◆ **EXCERPT TO READ**

# ETL HR doing punch corrections for TMs in compliance.



## Sarktoot (Aug 25, 2021)

Just wondering if anyone else has heard of HR doing this? I know that’s it’s a fireable offense if a TM does it, like purposely missing meal punches and then doing a correction as to not be in compliance, but what about HR actively encouraging it? This has happened to me in the past when she didn’t want to get me coverage for my meal, and said if I thought I was going to be in compliance I should just miss my meal punches, and she also told someone else in my dept to do this today as well.


----------



## james0707 (Aug 25, 2021)

Sarktoot said:


> Just wondering if anyone else has heard of HR doing this? I know that’s it’s a fireable offense if a TM does it, like purposely missing meal punches and then doing a correction as to not be in compliance, but what about HR actively encouraging it? This has happened to me in the past when she didn’t want to get me coverage for my meal, and said if I thought I was going to be in compliance I should just miss my meal punches, and she also told someone else in my dept to do this today as well.



She should be reported and fired.

She is falsifying time sheets.


----------



## Hardlinesmaster (Aug 26, 2021)

document all events. Be ready for getting written up for going on compliance for not going to lunch at 5 or 6 hours. Your etl or tl should be getting your breaks covered


----------



## Yetive (Aug 26, 2021)

This is definitely not ok. 

The compliance rules are there specifically to prevent situations where team members don't get timely lunch breaks. If there is an extenuating circumstance, HR gets to take the ding on their compliance metric, not falsify timesheets. 

You can take a couple of approaches to this. You can speak directly with HR and tell her that you don't want to be complicit in her timeclock fraud. You can speak with your SD and explain what is going on, and that you feel uncomfortable being part of this (bring anyone else who has experienced this if they are willing). You can call the ethics hotline and report it there (your store will almost certainly know that you called, so I would start with one of the first options).

Keep track of the times these happened. If they decide to bring down the hammer, they can check video of you working vs the punches made on your behalf


----------



## Sarktoot (Aug 26, 2021)

Hardlinesmaster said:


> document all events. Be ready for getting written up for going on compliance for not going to lunch at 5 or 6 hours. Your etl or tl should be getting your breaks covered


Oh yeh I’ve never hit compliance myself, I ended up punching with 1 minute left that day. But thanks for the advice!

◆ **DATA ROWS**
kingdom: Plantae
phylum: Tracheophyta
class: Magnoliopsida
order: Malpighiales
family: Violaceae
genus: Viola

...

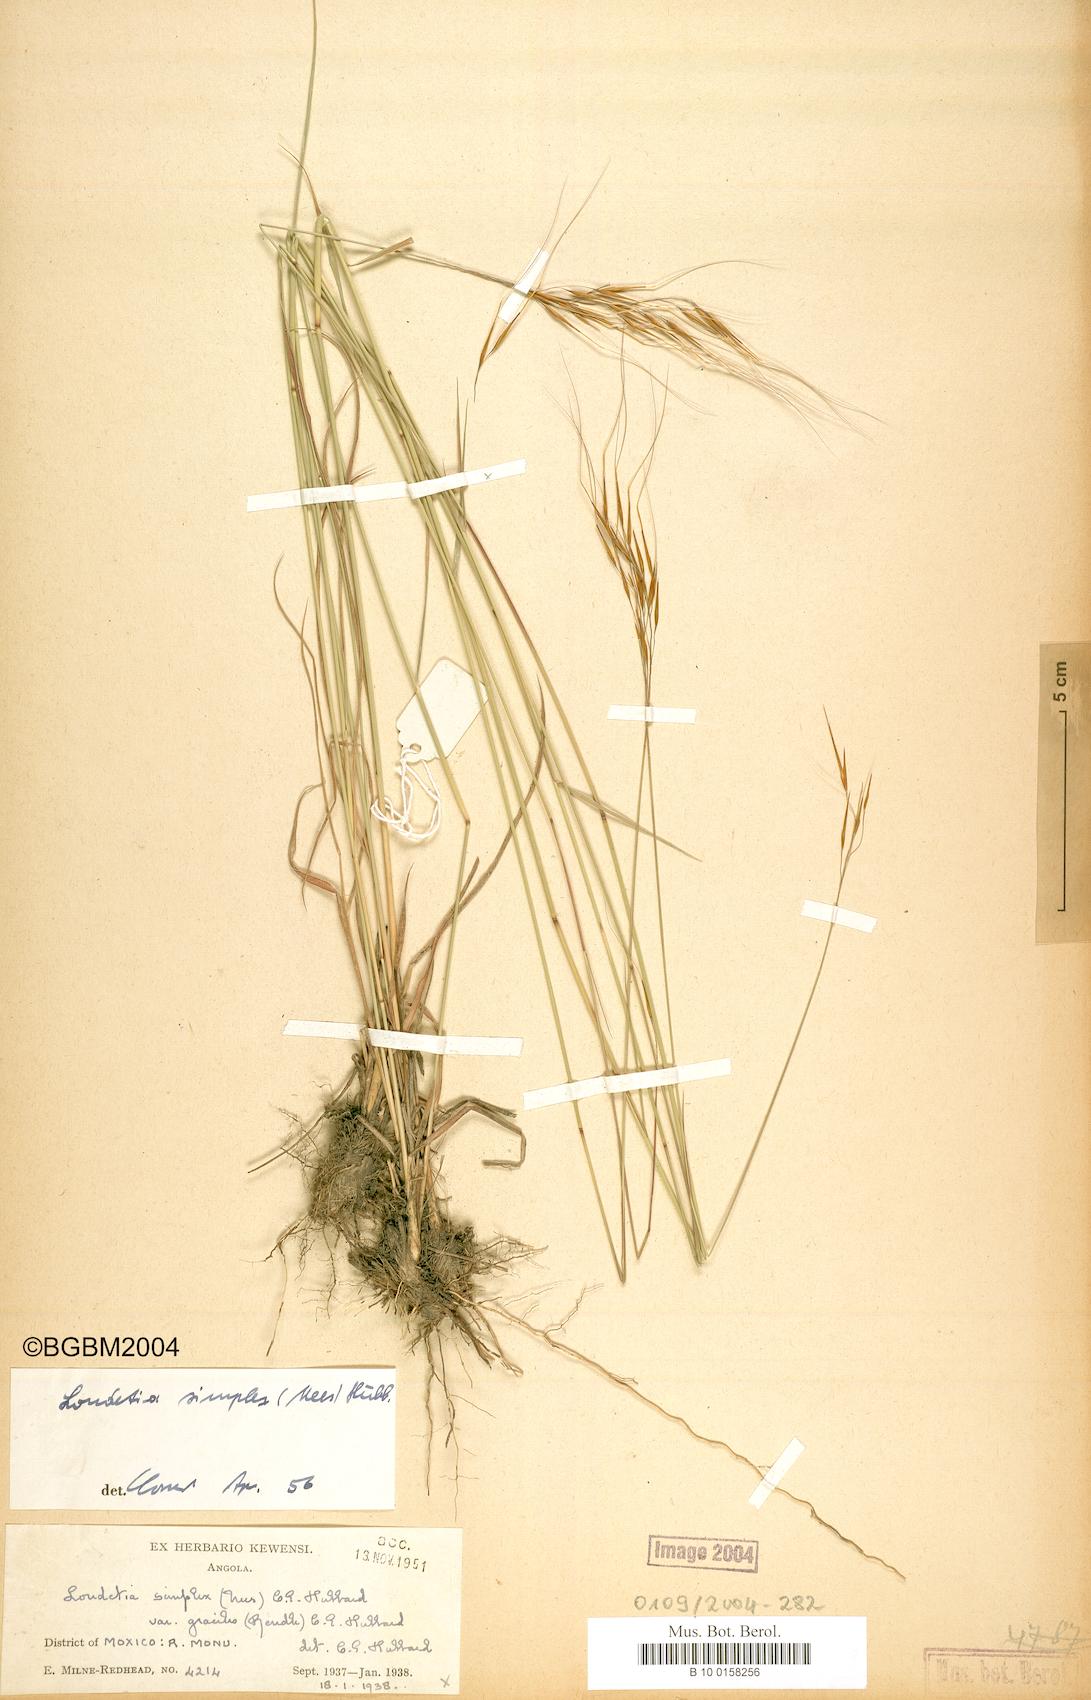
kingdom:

◆ **PROBLEM REQUIREMENTS**
Translate this sentence from the forum thread about HR punch corrections into Spanish: "The compliance rules are there specifically to prevent situations where team members don't get timely lunch breaks."

◆ **REPLY**
Las normas de cumplimiento existen específicamente para evitar situaciones en las que los miembros del equipo no reciben a tiempo sus descansos para almorzar.